Last week, Galveston County Judge Kerry Neves issued an order saying that he would not approve probation, plea bargains, or deferred adjudication in any case that involves threatening or putting a police officer in harm’s way.
That list includes not just assault on a public servant and resisting arrest, but also evading arrest. Also included, in Neves’s own words, is “any other offense in which a member of Law Enforcement is threatened or placed in danger.”
Should the defendant, the defense attorney, and the prosecutor all sign off on a plea bargain agreement, Judge Neves might consider it, so long as the the defendant pens and reads in open court “a sincere written statement of apology to the officer or officers involved,” but only if the victim—meaning the police officer—should also agree to the plea bargain. According to Neves, prior criminal history would be a crucial factor in the approval of an agreement.
In essence, Judge Neves has publicly announced that some victims get to have more of a say in the range of punishments on the table for the alleged perpetrators than the rest of us.
“I think he is just trying to take advantage of the feeling right now in support of police,” says legendary Houston defense attorney Dick DeGuerin. “Certainly what he was trying to do [with that Facebook announcement] was get it out to as many police and police supporters as possible. It’s a political thing. He has no authority whatsoever to rewrite the statute.”
Houston defense attorney and legal analyst Mark Bennett echoed DeGuerin’s concern that this was a political move. “It’s unusual and arguably unethical,” Bennett says. “Yes, judges are politicians, but they are not supposed to allow their political pandering to affect their treatment of cases.”
After Judge Neves took his public stand on Facebook, many defense attorneys argued that the judge should recuse himself from presiding over such cases. As a judge, proclaiming that you are willing to publicly declare your willingness to eliminate a range of punishment will certainly provoke a reaction from the defense bar.
“I am not sure if I could give a legal opinion on whether he could be recused, but I think that lawyers ought to certainly be trying that,” Bennett says. “ And in the interest of avoiding the appearance of impropriety, yes, he ought to recuse himself. Now will another judge recuse him? I don’t know.”
DeGuerin had even stronger words for the judge: “By what he has said, he is disqualified from sitting on cases such as [these]. He’s already got his opinion regardless of what the facts are, and so anyone who has such a case before him should bring a motion to recuse him.”

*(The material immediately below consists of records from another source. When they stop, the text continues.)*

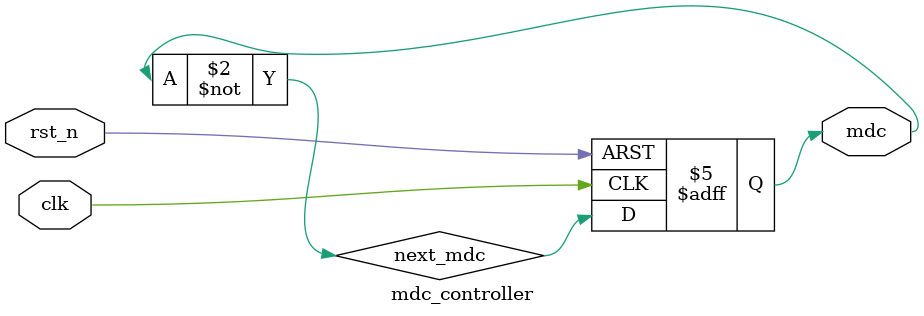
<source format=sv>
module ethernet_phy_codec (
    input wire clk, rst_n,
    input wire tx_clk, rx_clk,
    input wire [7:0] tx_data,
    input wire tx_valid, tx_control,
    output wire [7:0] rx_data,
    output wire rx_valid, rx_control, rx_error,
    inout wire mdio,
    output wire mdc,
    inout wire [3:0] td, rd // Differential pairs for TX/RX
);
    // PCS Sublayer state
    localparam IDLE = 3'd0, PREAMBLE = 3'd1, DATA = 3'd2, EOP = 3'd3;
    
    // 内部信号定义
    wire [9:0] encoded_symbol;
    wire [7:0] rx_data_comb;
    wire rx_valid_comb, rx_control_comb, rx_error_comb;
    
    // 内部状态信号
    wire [2:0] tx_state, rx_state;
    
    // 例化TX组合逻辑模块
    tx_encoder tx_encoder_inst (
        .tx_state(tx_state),
        .tx_data(tx_data),
        .tx_valid(tx_valid),
        .encoded_symbol(encoded_symbol)
    );
    
    // 例化TX时序逻辑模块
    tx_state_machine tx_state_machine_inst (
        .tx_clk(tx_clk),
        .rst_n(rst_n),
        .tx_valid(tx_valid),
        .tx_state(tx_state)
    );
    
    // 例化RX时序逻辑模块
    rx_state_machine rx_state_machine_inst (
        .rx_clk(rx_clk),
        .rst_n(rst_n),
        .rx_data_comb(rx_data_comb),
        .rx_valid_comb(rx_valid_comb),
        .rx_control_comb(rx_control_comb),
        .rx_error_comb(rx_error_comb),
        .rx_data(rx_data),
        .rx_valid(rx_valid),
        .rx_control(rx_control),
        .rx_error(rx_error),
        .rx_state(rx_state)
    );
    
    // 例化MDC控制模块
    mdc_controller mdc_controller_inst (
        .clk(clk),
        .rst_n(rst_n),
        .mdc(mdc)
    );
    
    // TD信号驱动 - 简化并行赋值
    assign td = encoded_symbol[3:0];
    
endmodule

// TX编码器 - 组合逻辑模块
module tx_encoder (
    input wire [2:0] tx_state,
    input wire [7:0] tx_data,
    input wire tx_valid,
    output reg [9:0] encoded_symbol
);
    // 状态参数
    localparam IDLE = 3'd0, PREAMBLE = 3'd1, DATA = 3'd2, EOP = 3'd3;
    
    // 优化常量表达式，减少逻辑深度
    // 使用并行逻辑而非嵌套结构
    always @(*) begin
        // 预先计算每个状态的输出值
        encoded_symbol = 10'b0101010101; // Default Idle pattern
        
        if (tx_state == PREAMBLE) begin
            encoded_symbol = 10'b1010101010; // Preamble pattern
        end else if (tx_state == DATA) begin
            encoded_symbol = {2'b01, tx_data}; // 简化的8B/10B编码
        end else if (tx_state == EOP) begin
            encoded_symbol = 10'b1111100000; // End pattern
        end
    end
endmodule

// TX状态机 - 时序逻辑模块
module tx_state_machine (
    input wire tx_clk, rst_n,
    input wire tx_valid,
    output reg [2:0] tx_state
);
    // 状态参数
    localparam IDLE = 3'd0, PREAMBLE = 3'd1, DATA = 3'd2, EOP = 3'd3;
    
    // 下一状态逻辑，分离组合逻辑和时序逻辑
    reg [2:0] next_state;
    
    // 组合逻辑部分 - 计算下一个状态
    always @(*) begin
        next_state = tx_state; // 默认保持当前状态
        
        case (tx_state)
            IDLE:    next_state = tx_valid ? PREAMBLE : IDLE;
            PREAMBLE: next_state = DATA;
            DATA:    next_state = tx_valid ? DATA : EOP;
            EOP:     next_state = IDLE;
            default: next_state = IDLE;
        endcase
    end
    
    // 时序逻辑部分 - 状态更新
    always @(posedge tx_clk or negedge rst_n) begin
        if (!rst_n) begin
            tx_state <= IDLE;
        end else begin
            tx_state <= next_state;
        end
    end
endmodule

// RX状态机 - 时序逻辑模块
module rx_state_machine (
    input wire rx_clk, rst_n,
    input wire [7:0] rx_data_comb,
    input wire rx_valid_comb, rx_control_comb, rx_error_comb,
    output reg [7:0] rx_data,
    output reg rx_valid, rx_control, rx_error,
    output reg [2:0] rx_state
);
    // 状态参数
    localparam IDLE = 3'd0, PREAMBLE = 3'd1, DATA = 3'd2, EOP = 3'd3;
    
    // 下一状态和输出寄存器
    reg [2:0] next_state;
    reg [7:0] next_rx_data;
    reg next_rx_valid, next_rx_control, next_rx_error;
    
    // 组合逻辑部分 - 计算下一个状态和输出
    always @(*) begin
        // 默认保持当前值
        next_state = rx_state;
        next_rx_data = rx_data;
        next_rx_valid = rx_valid;
        next_rx_control = rx_control;
        next_rx_error = rx_error;
        
        // 简化实现，因为原代码中RX部分未完全实现
        // 在实际应用中，这里会根据rx_state和输入信号更新状态和输出
    end
    
    // 时序逻辑部分 - 状态和输出更新
    always @(posedge rx_clk or negedge rst_n) begin
        if (!rst_n) begin
            rx_state <= IDLE;
            rx_data <= 8'h00;
            rx_valid <= 1'b0;
            rx_control <= 1'b0;
            rx_error <= 1'b0;
        end else begin
            rx_state <= next_state;
            rx_data <= next_rx_data;
            rx_valid <= next_rx_valid;
            rx_control <= next_rx_control;
            rx_error <= next_rx_error;
        end
    end
endmodule

// MDC控制器 - 时序逻辑模块
module mdc_controller (
    input wire clk, rst_n,
    output reg mdc
);
    // 使用寄存器保存当前状态，分离组合逻辑和时序逻辑
    reg next_mdc;
    
    // 组合逻辑部分
    always @(*) begin
        next_mdc = ~mdc;  // 简单的分频器
    end
    
    // 时序逻辑部分
    always @(posedge clk or negedge rst_n) begin
        if (!rst_n) begin
            mdc <= 1'b0;
        end else begin
            mdc <= next_mdc;
        end
    end
endmodule
</source>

DeGuerin wonders if the the state’s governing board for judges, the State Commission on Judicial Conduct, should get involved. “Whether they will step in and do something, I don’t know,” he says. “That depends on whether they get a complaint. I do know that a couple of the lawyer organizations are considering filing such a complaint.”

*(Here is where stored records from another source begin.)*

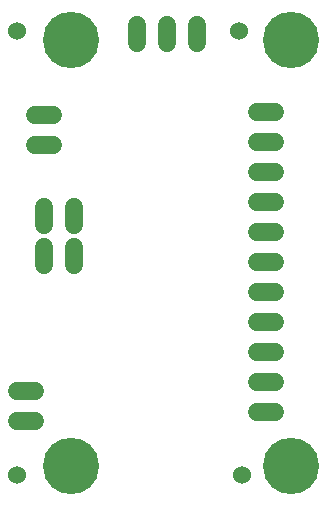
<source format=gbr>
G04 EAGLE Gerber X2 export*
%TF.Part,Single*%
%TF.FileFunction,Copper,L2,Bot,Mixed*%
%TF.FilePolarity,Positive*%
%TF.GenerationSoftware,Autodesk,EAGLE,9.7.0*%
%TF.CreationDate,2022-05-12T22:12:44Z*%
G75*
%MOMM*%
%FSLAX46Y46*%
%LPD*%
%INBottom Copper*%
%AMOC8*
5,1,8,0,0,1.08239X$1,22.5*%
G01*
G04 Define Apertures*
%ADD10C,1.524000*%
%ADD11C,1.524000*%
%ADD12C,4.762500*%
D10*
X21336000Y2286000D03*
X2286000Y2286000D03*
X21082000Y39878000D03*
X2286000Y39878000D03*
D11*
X3810000Y32766000D02*
X5334000Y32766000D01*
X5334000Y30226000D02*
X3810000Y30226000D01*
X22606000Y33020000D02*
X24130000Y33020000D01*
X24130000Y30480000D02*
X22606000Y30480000D01*
X22606000Y27940000D02*
X24130000Y27940000D01*
X24130000Y25400000D02*
X22606000Y25400000D01*
X22606000Y22860000D02*
X24130000Y22860000D01*
X24130000Y20320000D02*
X22606000Y20320000D01*
X22606000Y17780000D02*
X24130000Y17780000D01*
X24130000Y15240000D02*
X22606000Y15240000D01*
X22606000Y12700000D02*
X24130000Y12700000D01*
X24130000Y10160000D02*
X22606000Y10160000D01*
X22606000Y7620000D02*
X24130000Y7620000D01*
D12*
X25527000Y39116000D03*
X25527000Y3048000D03*
X6858000Y39116000D03*
X6858000Y3048000D03*
D11*
X4572000Y20066000D02*
X4572000Y21590000D01*
X7112000Y21590000D02*
X7112000Y20066000D01*
X4572000Y23414000D02*
X4572000Y24938000D01*
X7112000Y24938000D02*
X7112000Y23414000D01*
X17526000Y38856100D02*
X17526000Y40380100D01*
X14986000Y40380100D02*
X14986000Y38856100D01*
X12446000Y38856100D02*
X12446000Y40380100D01*
X3810000Y6858000D02*
X2286000Y6858000D01*
X2286000Y9398000D02*
X3810000Y9398000D01*
M02*

</source>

Years back, DeGuerin recalls, he once had a judge recused after that jurist had publicly declared that any defendant in his court who was charged with a crime while on deferred adjudication would be going to jail. “Doesn’t make any difference if you are guilty or not, you are going to jail, period. So I recused him. He couldn’t be fair. He couldn’t consider the full range of punishments.”
Absent of cell phone footage, these kind of cases tend to be shadowy of fact and long on accusation. DeGuerin worries that the order would further complicate trials involving police and citizens.
“What this would do, particularly if there was a change in the law to enforce something like this, is, it would give the police far too much discretion in bringing charges,” adds DeGuerin. “And they do it all the time. And it would basically say, in any such cases, the cops are always right. But that’s not true.”